In a speech late last year, SEC Enforcement Director Stephen Cutler cited the laxity of auditors as one of the foremost causes of the rise in accounting fraud. Cutler said auditors who let their clients issue inaccurate financial statements apparently believed "they stood a good chance of getting away with it."
Cutler said the SEC has a strong record of enforcement against individual auditors. "I don't think there is any question that the commission has pursued such individual misconduct aggressively," he said, citing actions against 10 auditors at Big Five firms over the past few years. He predicted "more of the same in the near future."
Cutler faulted the agency for erring in a different way. He said the SEC has failed to hold accounting firms accountable for the conduct of individuals: "In short, absent egregious conduct in which senior firm managers participated or acquiesced, the commission typically has elected not to pursue a case against the firm itself."
"It is time to adopt a new enforcement model — a new paradigm: one that holds an accounting firm responsible for the actions of its partners; one that reverses the current presumption against suing firms for an audit failure," Cutler said.
No individual sanctions
As far as major firms are concerned, however, that analysis seemed at odds with the record for the past fiscal year. During that period, the SEC took four enforcement actions against big accounting firms for alleged auditing misconduct. But none of those actions sought to discipline any of the accounting-firm personnel responsible for the misconduct the SEC was alleging.

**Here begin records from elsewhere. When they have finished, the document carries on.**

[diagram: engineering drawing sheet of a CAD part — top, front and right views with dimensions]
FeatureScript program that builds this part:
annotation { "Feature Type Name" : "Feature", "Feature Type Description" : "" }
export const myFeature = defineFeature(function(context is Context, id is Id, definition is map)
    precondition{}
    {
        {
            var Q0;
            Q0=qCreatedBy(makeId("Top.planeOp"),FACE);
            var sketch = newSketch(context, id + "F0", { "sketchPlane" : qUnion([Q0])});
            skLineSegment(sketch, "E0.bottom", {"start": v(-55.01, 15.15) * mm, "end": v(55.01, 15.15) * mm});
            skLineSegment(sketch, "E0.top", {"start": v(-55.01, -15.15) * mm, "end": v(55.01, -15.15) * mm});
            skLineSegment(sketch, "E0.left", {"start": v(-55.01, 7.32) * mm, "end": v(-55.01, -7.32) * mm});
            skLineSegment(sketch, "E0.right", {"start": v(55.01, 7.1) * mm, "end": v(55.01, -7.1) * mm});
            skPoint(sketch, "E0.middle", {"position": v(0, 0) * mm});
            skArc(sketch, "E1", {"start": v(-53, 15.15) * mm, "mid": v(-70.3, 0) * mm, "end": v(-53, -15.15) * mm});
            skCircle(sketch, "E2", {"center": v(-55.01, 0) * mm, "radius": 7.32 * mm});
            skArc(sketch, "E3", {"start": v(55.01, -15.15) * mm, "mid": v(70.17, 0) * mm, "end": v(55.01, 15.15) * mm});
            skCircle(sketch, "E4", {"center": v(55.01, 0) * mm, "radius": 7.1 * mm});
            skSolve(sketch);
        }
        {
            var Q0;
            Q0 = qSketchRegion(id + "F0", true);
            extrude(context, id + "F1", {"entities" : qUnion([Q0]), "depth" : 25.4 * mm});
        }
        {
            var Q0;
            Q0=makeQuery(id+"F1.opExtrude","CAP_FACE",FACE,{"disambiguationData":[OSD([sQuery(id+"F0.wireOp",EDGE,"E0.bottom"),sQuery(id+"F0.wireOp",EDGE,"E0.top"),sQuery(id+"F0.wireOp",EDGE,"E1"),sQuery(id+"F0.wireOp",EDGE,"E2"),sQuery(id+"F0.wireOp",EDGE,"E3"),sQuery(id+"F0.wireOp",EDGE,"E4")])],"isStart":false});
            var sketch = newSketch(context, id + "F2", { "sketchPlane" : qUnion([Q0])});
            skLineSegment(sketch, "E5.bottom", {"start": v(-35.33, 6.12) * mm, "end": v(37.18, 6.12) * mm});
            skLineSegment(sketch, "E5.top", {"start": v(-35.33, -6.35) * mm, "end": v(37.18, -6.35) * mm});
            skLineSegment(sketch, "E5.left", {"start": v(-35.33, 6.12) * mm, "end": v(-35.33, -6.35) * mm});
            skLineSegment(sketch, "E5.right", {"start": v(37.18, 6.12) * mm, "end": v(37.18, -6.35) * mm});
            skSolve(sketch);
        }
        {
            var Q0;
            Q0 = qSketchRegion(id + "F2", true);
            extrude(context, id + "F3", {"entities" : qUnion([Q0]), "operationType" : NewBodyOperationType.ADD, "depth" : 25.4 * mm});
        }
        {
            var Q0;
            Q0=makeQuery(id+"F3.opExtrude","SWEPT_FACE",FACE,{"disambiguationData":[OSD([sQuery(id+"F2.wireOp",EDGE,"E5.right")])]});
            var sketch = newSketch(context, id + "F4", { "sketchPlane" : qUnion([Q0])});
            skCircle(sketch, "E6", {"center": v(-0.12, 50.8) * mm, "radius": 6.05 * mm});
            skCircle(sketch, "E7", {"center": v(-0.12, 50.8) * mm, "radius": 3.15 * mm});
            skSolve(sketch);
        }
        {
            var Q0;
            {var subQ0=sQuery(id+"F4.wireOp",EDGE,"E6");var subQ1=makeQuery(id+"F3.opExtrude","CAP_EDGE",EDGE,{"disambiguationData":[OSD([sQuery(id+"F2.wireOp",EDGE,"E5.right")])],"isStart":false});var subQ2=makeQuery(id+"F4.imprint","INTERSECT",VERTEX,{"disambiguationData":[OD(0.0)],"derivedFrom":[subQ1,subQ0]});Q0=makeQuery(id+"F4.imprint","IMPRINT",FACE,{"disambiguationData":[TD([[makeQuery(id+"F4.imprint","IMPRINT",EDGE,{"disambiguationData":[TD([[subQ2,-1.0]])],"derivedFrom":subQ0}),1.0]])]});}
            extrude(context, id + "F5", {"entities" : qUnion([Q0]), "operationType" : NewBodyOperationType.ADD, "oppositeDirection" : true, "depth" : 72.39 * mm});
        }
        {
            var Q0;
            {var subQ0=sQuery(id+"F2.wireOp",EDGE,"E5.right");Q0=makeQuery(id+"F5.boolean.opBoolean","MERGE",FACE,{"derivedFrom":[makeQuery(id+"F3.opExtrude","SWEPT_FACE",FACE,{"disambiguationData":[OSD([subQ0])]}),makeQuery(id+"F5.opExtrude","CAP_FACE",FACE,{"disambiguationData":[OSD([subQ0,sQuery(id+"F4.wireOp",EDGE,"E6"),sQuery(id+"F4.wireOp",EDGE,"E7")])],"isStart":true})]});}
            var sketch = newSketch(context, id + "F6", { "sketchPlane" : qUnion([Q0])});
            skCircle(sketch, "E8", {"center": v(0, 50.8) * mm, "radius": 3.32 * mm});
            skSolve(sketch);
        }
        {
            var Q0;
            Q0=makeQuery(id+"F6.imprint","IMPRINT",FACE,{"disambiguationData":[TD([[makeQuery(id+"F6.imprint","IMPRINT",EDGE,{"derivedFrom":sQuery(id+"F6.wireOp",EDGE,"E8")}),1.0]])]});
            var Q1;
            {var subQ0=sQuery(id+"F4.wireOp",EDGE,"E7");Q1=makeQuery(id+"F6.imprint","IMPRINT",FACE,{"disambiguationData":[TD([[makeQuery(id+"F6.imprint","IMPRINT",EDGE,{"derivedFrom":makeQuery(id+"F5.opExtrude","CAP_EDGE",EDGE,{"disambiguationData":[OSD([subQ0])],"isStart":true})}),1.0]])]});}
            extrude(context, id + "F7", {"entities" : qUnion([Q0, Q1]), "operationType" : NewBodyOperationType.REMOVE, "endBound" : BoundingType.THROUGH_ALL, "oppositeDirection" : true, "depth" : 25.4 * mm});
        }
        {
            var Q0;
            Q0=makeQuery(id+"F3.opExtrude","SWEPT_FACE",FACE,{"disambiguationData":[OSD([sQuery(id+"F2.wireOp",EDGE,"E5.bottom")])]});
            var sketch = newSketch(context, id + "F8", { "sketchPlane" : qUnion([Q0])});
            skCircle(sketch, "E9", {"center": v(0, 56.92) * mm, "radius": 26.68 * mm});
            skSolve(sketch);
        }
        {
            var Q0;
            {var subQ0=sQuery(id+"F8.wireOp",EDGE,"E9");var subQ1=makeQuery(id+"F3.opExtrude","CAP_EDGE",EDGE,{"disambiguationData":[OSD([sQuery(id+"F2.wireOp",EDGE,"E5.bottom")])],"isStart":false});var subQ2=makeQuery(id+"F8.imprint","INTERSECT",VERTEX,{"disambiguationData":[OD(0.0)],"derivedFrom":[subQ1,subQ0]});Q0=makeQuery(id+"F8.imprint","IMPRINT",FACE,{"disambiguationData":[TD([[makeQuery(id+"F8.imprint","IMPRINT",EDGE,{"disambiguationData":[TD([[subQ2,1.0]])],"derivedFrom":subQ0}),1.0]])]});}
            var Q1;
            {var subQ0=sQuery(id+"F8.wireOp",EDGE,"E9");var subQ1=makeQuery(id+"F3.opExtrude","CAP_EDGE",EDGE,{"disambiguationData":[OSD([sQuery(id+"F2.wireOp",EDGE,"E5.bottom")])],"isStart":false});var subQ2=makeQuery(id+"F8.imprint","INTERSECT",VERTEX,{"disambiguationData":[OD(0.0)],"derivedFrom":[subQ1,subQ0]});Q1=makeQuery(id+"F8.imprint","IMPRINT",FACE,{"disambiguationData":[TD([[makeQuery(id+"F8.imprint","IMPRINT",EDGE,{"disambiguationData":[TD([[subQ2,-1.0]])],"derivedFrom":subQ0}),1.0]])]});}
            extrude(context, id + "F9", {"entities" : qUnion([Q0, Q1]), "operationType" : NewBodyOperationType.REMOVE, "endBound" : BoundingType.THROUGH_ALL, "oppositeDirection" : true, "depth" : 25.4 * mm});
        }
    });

In July, the SEC alleged that PricewaterhouseCoopers violated auditor-independence rules in its relationships with 16 clients from 1996 to 2001. In some cases, the firm allegedly allowed companies to improperly account for its own consulting fees. In other cases, PricewaterhouseCoopers allegedly doubled as investment banker to companies it was auditing, and its audit fees were improperly tied to the success of the transactions the companies were pursuing.
PricewaterhouseCoopers agreed to cease and desist from violating auditor-independence rules and to be censured. It also agreed to pay $5 million. That amounted to six hundredths of a percent of the firm's fiscal 2001 revenue of more than $8.8 billion.
No PricewaterhouseCoopers personnel were named or disciplined by the SEC.
"We believe the SEC concluded that sanctions against individuals were not warranted in this case," one of its executives said, adding that the firm disciplined three partners in the matter.
It was hardly the first time the firm got in trouble with the SEC for violating rules meant to keep auditors independent from the companies they audit. In January 2000, a study commissioned by the SEC found thousands of violations at the firm. In January 1999, the SEC charged PricewaterhouseCoopers with dozens of independence violations. The firm settled the 1999 case by agreeing to devote $2.5 million to auditor education and improve its compliance.
Similarly, the SEC filed administrative charges last year against Ernst & Young, alleging the firm violated independence rules by jointly marketing software with PeopleSoft while auditing the company's books from 1994 through 2000. The SEC staff alleged that Ernst earned hundreds of millions of dollars of consulting fees from helping clients implement PeopleSoft's software.
But the SEC did not charge any Ernst employee.
Ernst says its conduct was "entirely appropriate." It is fighting the action.